La Cour de cassation juge que la perte de sa propre vie ne crée pas un droit à réparation dans le patrimoine de la victime (Civ. 2, 20 octobre 2016, n° 14-28.866).
Seule la souffrance morale liée à la conscience de la mort prochaine ouvre droit à indemnisation.
5. Une indemnisation spécifique et transmissible aux héritiers
L’appréciation de l’intensité de l’angoisse repose sur :
- La durée de conscience : même quelques secondes suffisent si la personne a pris pleinement conscience de la gravité de son état et de l’imminence de sa disparition.
- L’intensité de la souffrance psychique : les juges analysent les réactions émotionnelles et psychiques, basées sur les témoignages de proches ou de secouristes, les constatations médicales et les expertises.
- Les circonstances de l’accident : chute, noyade, incendie, écrasement ou toute situation mettant la vie en danger.
- Le lien direct avec l’accident : il faut distinguer la douleur liée à la conscience de la fin imminente des douleurs physiques et morales causées par l’accident lui-même, afin d’éviter toute double indemnisation.
L’indemnisation de ce préjudice revient à reconnaître la terreur ultime subie par la victime consciente.

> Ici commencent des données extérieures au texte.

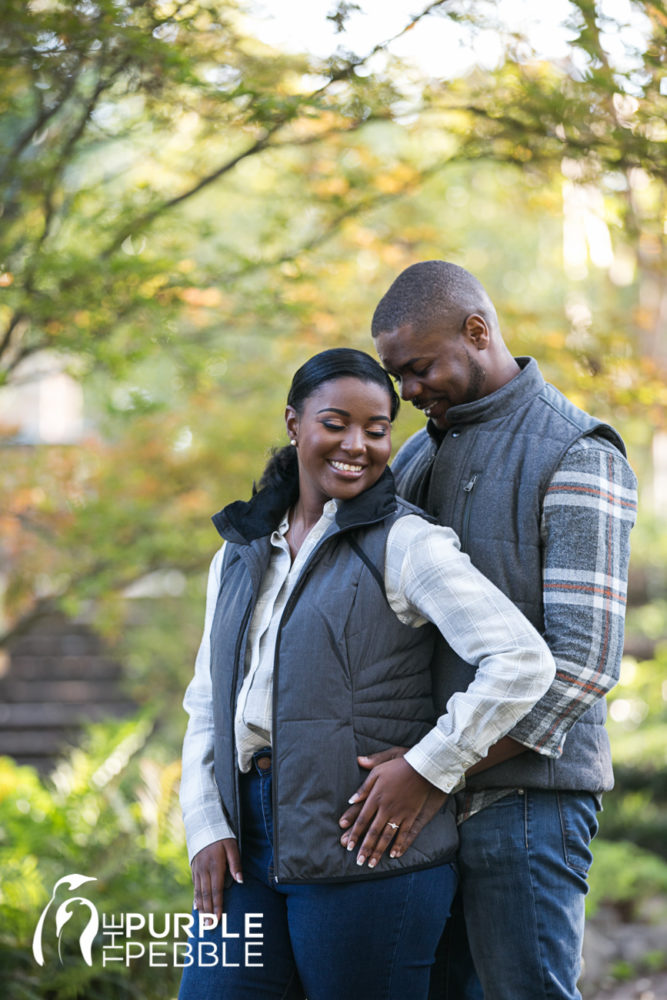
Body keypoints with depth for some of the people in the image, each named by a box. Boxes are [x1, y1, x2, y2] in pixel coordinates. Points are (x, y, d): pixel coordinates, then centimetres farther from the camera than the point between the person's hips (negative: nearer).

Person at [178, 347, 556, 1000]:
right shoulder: (239, 559, 16)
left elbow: (524, 662, -14)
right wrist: (206, 826, 3)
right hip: (245, 851, 6)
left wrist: (425, 773, -14)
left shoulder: (405, 544, -4)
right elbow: (207, 707, 17)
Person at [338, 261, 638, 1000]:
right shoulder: (423, 453, 14)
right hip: (441, 803, 8)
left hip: (524, 792, -8)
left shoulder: (576, 459, -12)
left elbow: (584, 660, -20)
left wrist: (434, 771, -23)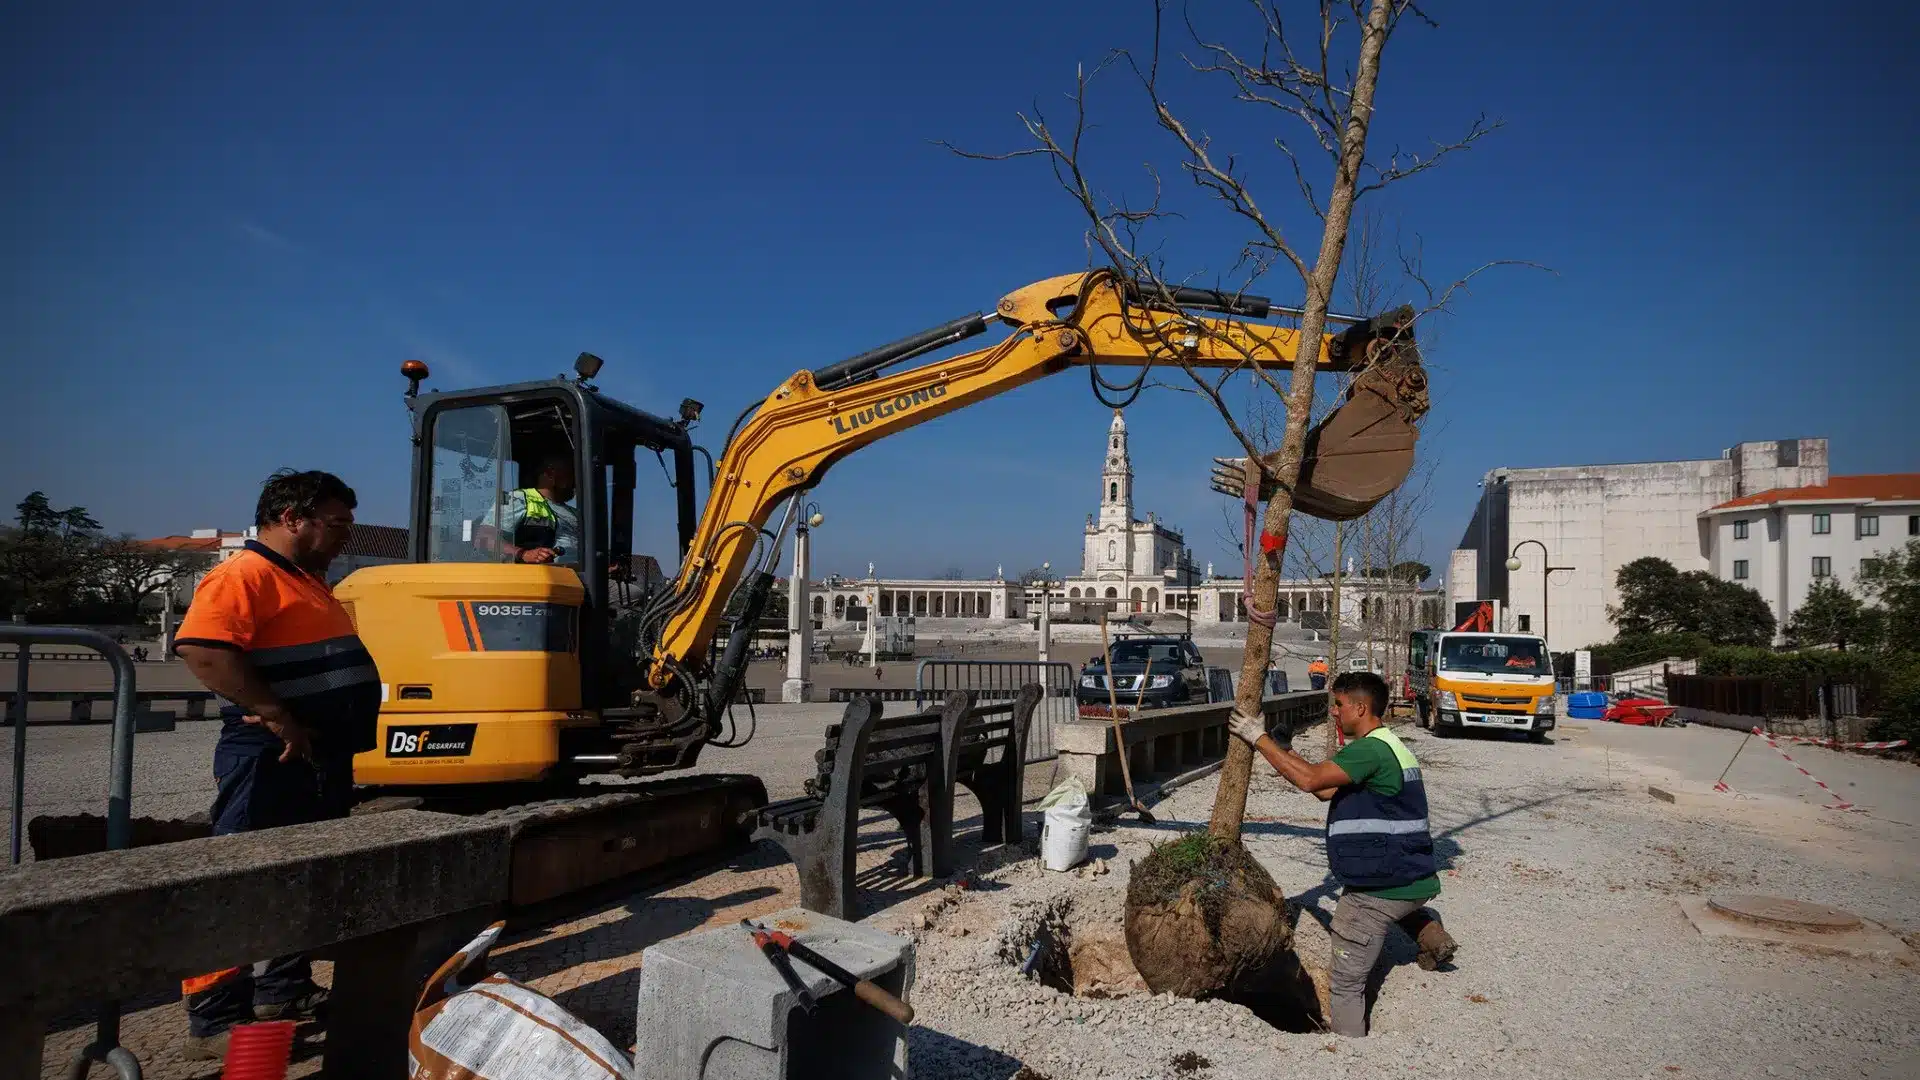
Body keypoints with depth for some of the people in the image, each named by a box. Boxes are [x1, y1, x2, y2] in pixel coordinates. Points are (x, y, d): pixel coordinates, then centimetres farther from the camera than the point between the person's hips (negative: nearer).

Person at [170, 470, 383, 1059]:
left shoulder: (309, 582, 18)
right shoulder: (245, 575, -13)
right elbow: (202, 650, -27)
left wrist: (340, 736, 17)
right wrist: (278, 716, -25)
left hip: (324, 759, 10)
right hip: (273, 758, -10)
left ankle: (284, 989, 32)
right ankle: (214, 1021, 6)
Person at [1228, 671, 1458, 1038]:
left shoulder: (1369, 750, -19)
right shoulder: (1393, 746, 13)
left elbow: (1310, 779, -28)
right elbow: (1327, 791, 16)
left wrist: (1259, 739, -20)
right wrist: (1280, 752, 11)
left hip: (1378, 891, -9)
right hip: (1417, 880, 9)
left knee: (1346, 984, 1)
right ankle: (1428, 930, 23)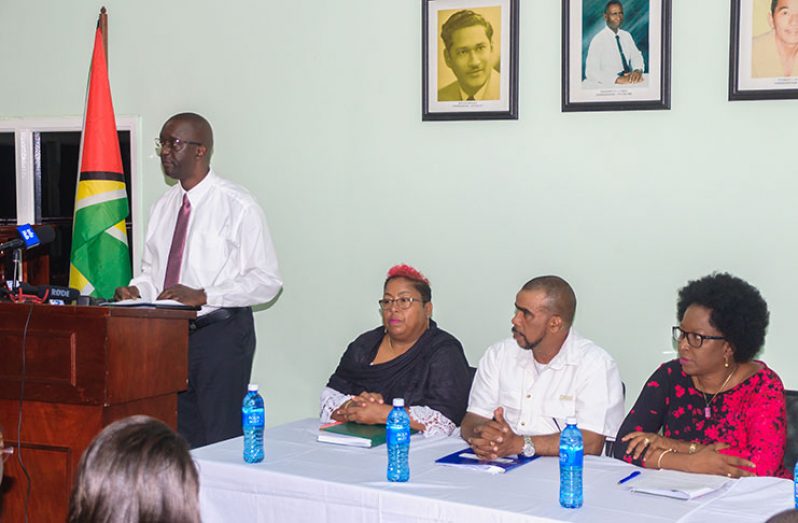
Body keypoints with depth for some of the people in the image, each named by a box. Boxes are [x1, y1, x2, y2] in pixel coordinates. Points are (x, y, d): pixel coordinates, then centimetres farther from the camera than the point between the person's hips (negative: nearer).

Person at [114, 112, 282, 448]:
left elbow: (266, 280, -12)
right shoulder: (164, 206, 11)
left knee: (220, 442, -2)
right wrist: (137, 290, -4)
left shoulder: (236, 205, -9)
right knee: (179, 439, 11)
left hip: (222, 332, -6)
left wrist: (202, 295, -21)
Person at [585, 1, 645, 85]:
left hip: (630, 83, 5)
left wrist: (638, 70, -16)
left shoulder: (627, 36, 10)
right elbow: (591, 72, -18)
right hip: (609, 87, -5)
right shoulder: (598, 40, -9)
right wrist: (618, 79, -29)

Ce poste de préjudice est intégré dans les actions engagées par les ayants droit devant les juridictions civiles ou pénales.
Conclusion
Le préjudice d’angoisse de mort imminente constitue aujourd’hui un poste de préjudice clairement admis et indemnisable, sous réserve d’établir la conscience de la victime entre l’accident et son décès. Sa reconnaissance permet désormais une réparation plus juste et plus complète du dommage moral subi par les victimes et leurs familles.
Exemples :
- CAA Nantes 10 décembre 2019 n°18NT02713 : Tempête Xynthia, victime décédée, demande : 100 000 euros, indemnité : 20 000 euros :
« Le décès de M. H...., qui était atteint d'une déficience respiratoire, à l'intérieur de leur habitation où l'eau est progressivement montée et dont il n'a pu sortir afin d'échapper à cette montée des eaux, a été provoqué par un syndrome asphyxique compatible avec une noyade. Dans ces circonstances, M. H.... n'a pu que prendre conscience, avant son décès, d'une mort imminente et inéluctable à l'origine de souffrances morales.»
- TJ Paris, JIVAT, 4 août 2022, n°21/04917 : Attentats du 13 novembre 2025 (Bataclan), victime décédée, demande 20 000 euros, indemnité : 20 000 euros.
« En l'espèce, Monsieur X qui a été blessé mortellement par les terroristes qui tiraient sur la foule autour de lui et notamment à l'endroit où il se trouvait dans la fosse, a ainsi ressenti une souffrance morale spécifique liée à une angoisse de mort imminente. Il a eu pleinement conscience pendant une durée de temps conséquente de sa fin proche du fait de ses blessures balistiques et de l'hémorragie consécutive.»